Rot-Grünes Verlustgeschäft: Nur teilweiser Ersatz der mutwillig gestrichenen Kfz-Stellplätze am Albaniplatz durch teures Parkdeck am Hainholzweg.

CDU fordert Erhalt des Albani-Parkplatzes und will weitere Kfz-Stellplätze im Wallbereich – aber nicht um jeden Preis!

Darum geht es:

SPD und Grüne verfolgen unbeirrt ihre Vorstellung einer weitestgehend autofreien Innenstadt – und da machen sie auch vor der Walllinie nicht Halt. Sie sind überzeugt, es könnten zugunsten einer diffusen Volksparknutzung auch die knapp 100 Stellplätze auf dem Albaniplatz gestrichen werden und sie muten den Besuchern der Stadthalle einen Bus-Shuttle vom Schützenplatz zu, alternativ einen Spaziergang in Abendgarderobe quer durch die Altstadt vom und zurück zum Justiz-Parkdeck am Bahnhof.

Der Vorschlag der Verwaltung zur Beplanung von zwei Parkhäusern oder Parkdecks an der Bürgerstraße und am Schildweg im Bauausschuss am 8. Juli war den Grünen schon wieder zu viel – und sie meldeten Beratungsbedarf an. SPD und CDU hätten zustimmen können, aber aus ganz unterschiedlichen Gründen: Die SPD möchte für die gestrichenen Stellplätze wenigsten ein paar Trostplätze schaffen, der CDU geht es darum, insgesamt weitere Stellplätze für die Besucher der Stadthalle, des DTs, der Aula und der Innenstadt zu schaffen. Damit soll der stete Stellplatzschwund durch Umgestaltungen wie in der Roten Straße wenigstens ansatzweise ausgeglichen werden.

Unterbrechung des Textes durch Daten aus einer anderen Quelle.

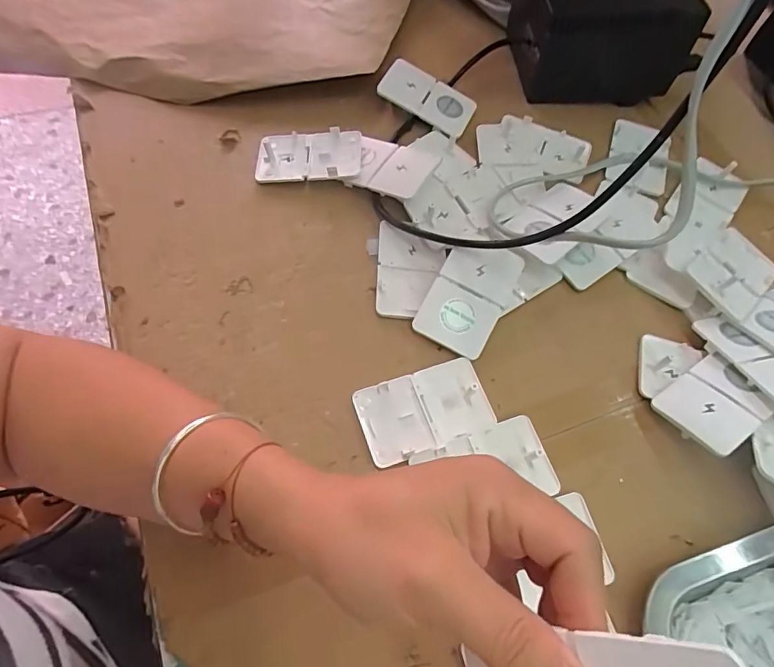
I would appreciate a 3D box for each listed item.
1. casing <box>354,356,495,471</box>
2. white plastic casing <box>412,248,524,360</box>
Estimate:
[{"bbox_3d":[0.024,0.050,0.315,0.084,0.017,0.050,-18,66,-12],"label":"casing"},{"bbox_3d":[0.060,-0.027,0.343,0.053,0.009,0.083,28,79,2],"label":"white plastic casing"}]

Das sagt Olaf Feuerstein, Vorsitzender der CDU-Ratsfraktion:

„Nach mehr als drei Jahren Bearbeitungszeit waren wir zunächst froh, dass unser Parkhaus-Antrag wenigstens zu zwei Möglichkeiten mit Realisierungschancen geführt hat. Aber ganz offen eingestanden: Wir haben nicht mit einer so schroffen Reaktion bei den Anwohnern am Hainholzweg gerechnet, wie sie uns umgehend erreicht hat. Direkt nach der Sommerpause werden wir deshalb in einem unserer bewährten Vor-Ort-Termine den Bürgern genau zuhören und uns ein persönliches Bild der nachbarschaftlichen Situation verschaffen.“

„Seit Jahr und Tag treten wir dem Stellplatzschwund in der Innenstadt entgegen – aber nicht um jeden Preis und nicht auf Kosten des Stadtbildes! Da gibt es weitaus wichtigere, unerledigte Baumaßnahmen wie die Erweiterung des Otto-Hahn-Gymnasiums, wofür das rot-grüne Haushaltsbündnis bislang keine finanziellen Möglichkeiten sieht.“

„Finanziell wachsen nach Corona auch in Göttingen die Bäume nicht in den Himmel und es wird uns gar nichts anderes übrigbleiben, als wenigstens den Großteil der 94 Stellplätze auf dem Albaniplatz unbedingt zu erhalten. Wir können uns allenfalls vorstellen, dass die Zahl der Stellflächen durch breitere Markierungen und eine Alleereihe an der Westseite etwas geschmälert wird. Diese soll die Walllinie in diesem Bereich wieder schließen.“

Zum Hintergrund:

Der Beschlussvorschlag der Verwaltung basiert einerseits auf einem Antrag der CDU-Ratsfraktion vom 16.02.2018 und auf einem interfraktionellen Antrag von SPD und Bündnis 90/Die Grünen vom 15.11.2019.

Die CDU-Ratsfraktion forderte über den Rat die Verwaltung auf, denkbare Standorte für ein weiteres Parkhaus im Innenstadtbereich innerhalb wie knapp außerhalb des Walls zu ermitteln und im nächsten Schritt die Realisierungsmöglichkeiten zu prüfen. Ein besonderes Augenmerk sollte dabei auf die jeweils mögliche Zahl der Stellplätze, die verkehrliche Anbindung sowie die Einfügung in das Stadtbild in oberirdischer und/oder unterirdischer Weise gerichtet werden.

Der Antrag des rot-grünen Bündnisses wünschte die Standortprüfungen in der Nähe der Innenstadt, aber nicht in der Innenstadt, um den motorisierten Individualverkehr (MIV) stark zu reduzieren und den „öffentlichen Raum zurückzuerobern“.

Als die CDU vor dreieinhalb Jahren ihren Antrag formuliert hatte, war noch keine Rede vom Wegfall des Albaniparkplatzes gewesen.